After a brief respite over the next few weeks, I’ll be joining Opscode in September. Not only am I excited about working with such a great group of people, but also for the incredible opportunity of getting to work on problems whose solutions are already beginning to permanently change how we build systems.

After all, we should be solving life’s more difficult problems, not passing our days as a cog in a machine of repetitious activity. When skilled and respected humans become mere automatons of deployment tasks; we’ve slipped into a dismal place. There is boundless room out there for innovation, but we need a dependable platform on which to build.

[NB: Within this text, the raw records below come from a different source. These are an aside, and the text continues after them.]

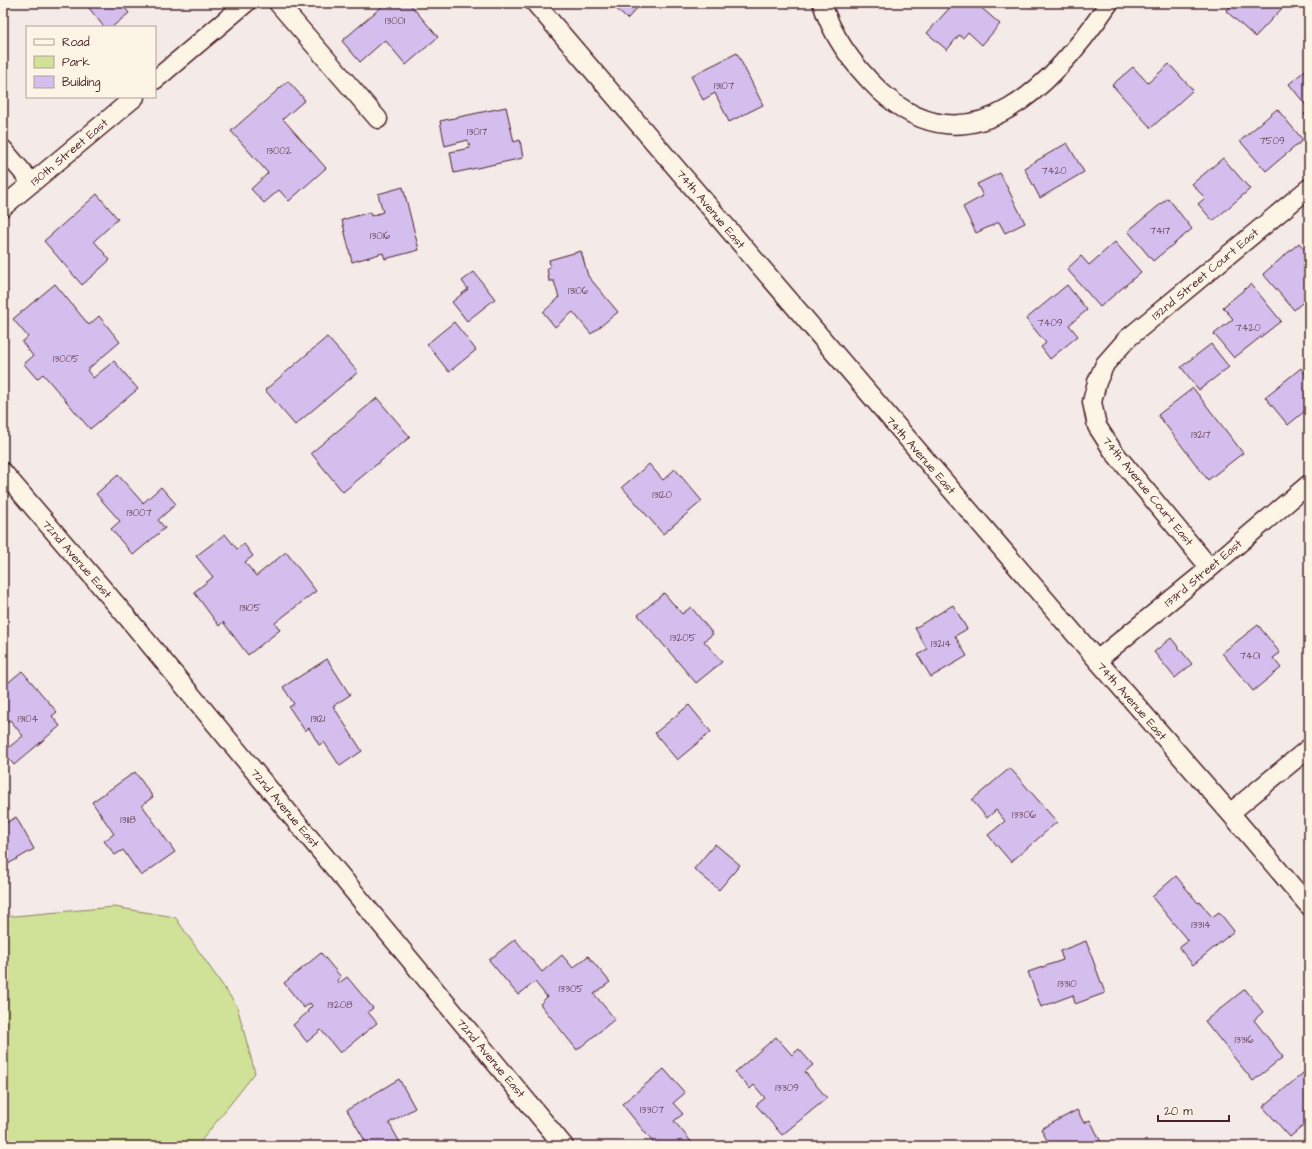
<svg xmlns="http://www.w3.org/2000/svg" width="1312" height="1149" font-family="'Architects Daughter',sans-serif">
  <rect width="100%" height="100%" fill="#f4eae7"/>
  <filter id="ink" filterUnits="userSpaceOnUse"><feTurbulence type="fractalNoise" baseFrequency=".025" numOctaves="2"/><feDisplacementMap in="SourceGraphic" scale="8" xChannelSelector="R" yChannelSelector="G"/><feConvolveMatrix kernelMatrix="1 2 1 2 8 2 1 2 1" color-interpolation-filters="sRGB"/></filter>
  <g filter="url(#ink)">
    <path fill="#cfe297" stroke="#8c8061" d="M114 907 175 917 237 1006 255 1073 197 1146H3V917Z"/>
    <path fill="#d4beee" stroke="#4a1f2b" d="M85 3H121L129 13 112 27H104Z
      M386 3H409L438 37 406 65 385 40 360 62 342 41Z
      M610 3H642L627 19Z
      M954 3H976L1000 24 982 45 968 32 963 38 959 35 947 50 927 33Z
      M1234 3H1287L1255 37 1226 11Z
      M737 53 763 105 729 122 715 93 703 100 691 76Z
      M1169 64 1193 90 1151 128 1112 85 1133 67 1148 83Z
      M1309 67V109L1289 84Z
      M288 81 305 100 283 119 326 168 289 201 279 190 264 203 251 189 268 173 231 131Z
      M506 107 514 142 520 140 523 158 454 173 450 152 470 148 468 140 445 146 440 121Z
      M1277 109 1303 140 1266 171 1240 141Z
      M1309 110V119L1304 114Z
      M1067 143 1084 172 1040 198 1024 168Z
      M1223 158 1250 189 1213 221 1198 204 1205 198 1192 184Z
      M1000 173 1025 223 1005 233 999 222 976 233 963 207 983 196 977 184Z
      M403 187 419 250 385 259 383 253 352 262 342 220 370 212 371 216 383 212 378 194Z
      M97 194 118 219 94 241 110 260 82 285 44 241Z
      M1168 198 1192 229 1153 261 1128 231Z
      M1115 242 1141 272 1100 307 1067 269 1081 256 1089 265Z
      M1299 243 1309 255V297L1294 310 1263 274Z
      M581 251 588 276 618 312 591 334 573 312 555 327 543 312 559 298 554 281H549L547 268 550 267 549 260Z
      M474 272 495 299 467 321 452 302 468 289 462 281Z
      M55 284 89 325 99 316 120 342 87 370 93 378 114 361 138 389 90 429 43 374 37 379 24 364 33 356 22 342 28 337 13 319Z
      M1251 284 1281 321 1234 358 1214 334 1233 319 1223 307Z
      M1067 285 1087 310 1069 325 1078 336 1050 359 1041 347 1046 343 1026 319Z
      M454 322 476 350 449 372 427 344Z
      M327 337 358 372 295 425 265 390Z
      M1211 344 1229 367 1199 390 1181 367Z
      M1301 368 1309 378V416L1305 411 1288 425 1265 397Z
      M1193 388 1243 453 1208 480 1158 415Z
      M377 398 410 437 343 492 311 453Z
      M649 464 663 480 675 469 702 501 663 534 622 487Z
      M118 475 143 503 161 487 176 504 158 520 165 528 133 555 111 529 120 521 96 494Z
      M225 534 237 549 244 544 253 556 245 562 256 576 286 552 316 591 275 623 280 630 248 655 223 622 219 626 194 592 213 577 196 556Z
      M664 593 682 614 691 607 713 634 704 641 722 662 696 683 638 615Z
      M953 605 967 629 955 636 967 656 931 677 918 655 927 649 915 628Z
      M1258 625 1280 653 1273 658 1281 668 1253 691 1222 653Z
      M1171 638 1192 664 1175 678 1154 652Z
      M327 659 350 695 333 706 362 751 340 766 324 742 319 745 309 728 305 731 289 707 294 704 283 687Z
      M22 671 57 712 52 716 60 726 14 765 3 752 23 736 10 720 3 725V711L4 710 3 708V687Z
      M689 705 711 732 677 760 655 733Z
      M1010 768 1057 822 1011 862 988 835 1005 821 996 810 987 818 972 800Z
      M135 772 153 797 142 805 175 852 141 876 123 850 115 855 104 841 114 834 92 802Z
      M16 817 34 849 3 867V825Z
      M715 844 740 865 719 890 694 869Z
      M1176 876 1198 903 1200 902 1212 917 1219 912 1234 931 1193 965 1179 948 1188 941 1152 897Z
      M515 939 542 972 562 955 573 968 588 956 610 982 594 994 615 1019 577 1050 540 1004 547 997 535 982 518 995 489 960Z
      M1086 941 1105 993 1075 1004 1073 995 1041 1007 1028 972 1063 960 1060 951Z
      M321 953 341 977 337 980 339 983 347 977 373 1008 368 1012 377 1023 340 1053 321 1030 307 1042 293 1025 308 1012 307 1011 312 1006 310 1003 304 1008 284 983Z
      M1245 989 1263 1012 1254 1020 1283 1057 1253 1081 1205 1021Z
      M776 1037 792 1055 799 1049 813 1065 805 1072 827 1098 782 1135 756 1105 765 1098 754 1085 750 1089 735 1072Z
      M1309 1068V1121L1290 1137 1263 1107Z
      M664 1069 685 1093 673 1103 683 1114 674 1121 694 1145 692 1146H656L622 1104Z
      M399 1079 415 1108 389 1123 402 1146H368L347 1110Z
      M1077 1110 1084 1123 1090 1120 1102 1144 1103 1143 1105 1146H1041L1048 1142 1041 1129Z"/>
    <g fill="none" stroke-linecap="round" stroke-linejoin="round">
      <g stroke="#4a1f2b" stroke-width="21">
        <path id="minor" d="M278 3 378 119
          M535 3 1097 660 1230 813 1309 906
          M822 3C832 36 855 67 880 91 972 177 1057 80 1109 3
          M155 80 246 3
          M3 149 32 183
          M3 207 135 97
          M3 472 127 617 564 1146
          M1210 568 1113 451 1097 426 1092 402 1097 382 1105 364 1127 339 1309 188
          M1097 660 1210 568 1309 484
          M1230 813 1309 748"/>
      </g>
      <use href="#minor" stroke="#fcf5e5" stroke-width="18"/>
    </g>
  </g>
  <g text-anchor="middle" stroke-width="3.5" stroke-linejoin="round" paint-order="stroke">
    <g font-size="10" fill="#6c475c">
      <text x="395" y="24">13001</text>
      <text x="724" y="89">13107</text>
      <text x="477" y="135">13017</text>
      <text x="1272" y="144">7509</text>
      <text x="279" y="154">13002</text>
      <text x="1054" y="174">7420</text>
      <text x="1160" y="234">7417</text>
      <text x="380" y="239">13016</text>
      <text x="578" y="294">13106</text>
      <text x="1050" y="326">7409</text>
      <text x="1248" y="331">7420</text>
      <text x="66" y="362">13005</text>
      <text x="1201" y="438">13217</text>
      <text x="662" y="498">13120</text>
      <text x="139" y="516">13007</text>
      <text x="250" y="611">13105</text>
      <text x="683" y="641">13205</text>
      <text x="941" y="647">13214</text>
      <text x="1250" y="659">7401</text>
      <text x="28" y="722">13104</text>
      <text x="318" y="722">13121</text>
      <text x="1024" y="818">13306</text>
      <text x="128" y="823">13118</text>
      <text x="1201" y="928">13314</text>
      <text x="1067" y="987">13310</text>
      <text x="571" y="992">13305</text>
      <text x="340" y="1008">13208</text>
      <text x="1244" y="1043">13316</text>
      <text x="787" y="1091">13309</text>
      <text x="652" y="1113">13307</text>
    </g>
    <g font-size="12" fill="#4a1f2b" stroke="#fcf5e5">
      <text transform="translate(69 152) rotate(-40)" y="4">130th Street East</text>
      <text transform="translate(711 209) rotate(50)" y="4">74th Avenue East</text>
      <text transform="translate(1205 274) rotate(-40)" y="4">132nd Street Court East</text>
      <text transform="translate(921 455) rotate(49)" y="4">74th Avenue East</text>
      <text transform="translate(1148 491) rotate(51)" y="4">74th Avenue Court East</text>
      <text transform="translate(77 559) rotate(49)" y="4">72nd Avenue East</text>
      <text transform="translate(1203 573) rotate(-40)" y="4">133rd Street East</text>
      <text transform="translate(1132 701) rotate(49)" y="4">74th Avenue East</text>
      <text transform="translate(285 808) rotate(50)" y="4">72nd Avenue East</text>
      <text transform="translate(491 1058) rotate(50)" y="4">72nd Avenue East</text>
    </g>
  </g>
  <rect width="1312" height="1149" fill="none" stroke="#fcf5e5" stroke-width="16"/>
  <rect x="8" y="8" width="1296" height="1133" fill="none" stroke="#4a1f2b" stroke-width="1.5" filter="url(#ink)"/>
  <rect x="26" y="26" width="130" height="72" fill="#fcf5e5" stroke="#b59f9b"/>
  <rect x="34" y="39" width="20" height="6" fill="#fcf5e5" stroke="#b59f9b"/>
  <text x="62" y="46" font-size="12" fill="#4a1f2b">Road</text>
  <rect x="34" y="56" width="20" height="12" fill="#cfe297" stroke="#b59f9b"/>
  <text x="62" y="66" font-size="12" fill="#4a1f2b">Park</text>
  <rect x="34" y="76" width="20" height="12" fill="#d4beee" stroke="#b59f9b"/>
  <text x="62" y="86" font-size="12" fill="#4a1f2b">Building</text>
  <path d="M1158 1115v6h71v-6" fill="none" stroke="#4a1f2b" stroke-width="2"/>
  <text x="1164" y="1115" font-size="12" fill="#4a1f2b" stroke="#fcf5e5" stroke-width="3" paint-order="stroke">20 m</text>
</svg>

I’m joining Opscode to help craft this reality. I want to help you find meaning in these tools; how they will make your life easier. Don’t confuse this end as simply being able to work faster, it’s about working better.

Dependant Paradigms

The Systems Administrator is likely the closet technological trade to skilled manual labor. They troubleshoot complex systems that others take for granted, until they fail, with a deceptive ease. Explaining to another how they had a hunch to look at a certain part of the system is either a retrospective tale of why it made sense, or a sarcastic nod to magic. This tale attempts to work out how one could have deduced the solution, but even if someone assembled a collection of symptoms and solutions into a step-by-step guide, they would not be able to replace the role of a Systems Administrator. Like an automotive mechanic can detect a blown head gasket from the smell of the oil, a Systems Administrator can sense infrastructure issues from how systems are behaving. And like a fondness for a make of automobile, we grow attached to Linux distributions that have treated us well and editors whose dark secrets we can manipulate skillfully.

I once had a student who didn’t understand why we couldn’t repair board-level hardware issues ourselves as easily as replacing a stick of memory, as their uncle was capable of repairing any engine problems by opening up the hood and quite literally “jiggling some wires.” A mystic knowledge exists in both worlds that is challenging to articulate to the layman. It can be difficult enough to explain a single component, but when a part of a system falls over and causes cascading failures in other parts of a system, outsiders are tempted to believe that they’ve just learned a truth about the solution. That is, that when certain symptoms occur, it is always caused by the failure of a particular part and that this part should be restarted to ’solve’ the problem. Yet, the experienced know that this only resolves the symptoms and the still problem lurks, now with fewer hints as to its origin.

The future is already here – it is just unevenly distributed. — William Gibson

The trouble with paradigm shifts is that they aren’t necessarily direct improvements on existing technology with a clear lineage. Critics ask why the new ways are better than that which they replace, and we struggle to draw the path that led us to this new place of understanding. The struggle is because instead of making a choice at a clear intersection of a path, we stepped through the bushes to another path not as obviously traveled. This alternate path may lead us to the same end, but its course has an entirely different shape.

To further exacerbate the problem, new innovations stand on the shoulders of giants. Some people have been convinced of the merits of leveraging cloud computing on a strictly financial basis, and have missed the tenants of Undifferentiated Heavy Lifting (UHL), where running servers and building networks may not be ones core business and ultimately a distraction. Some have yet to grasp the concept of treating systems, even built on internal hardware, as disposable, still accustomed to legacy processes of maintaining a system for the lifetime of the hardware.

It is essential to realize that these new technologies are not minor improvements to business as usual. Like the birth of globalization changing business around the world, nursed by the multi-modal shipping container’s head fake as just another way of moving cargo, todays innovations will surely reshape the face of operations permanently, in substantial and non-incremental ways.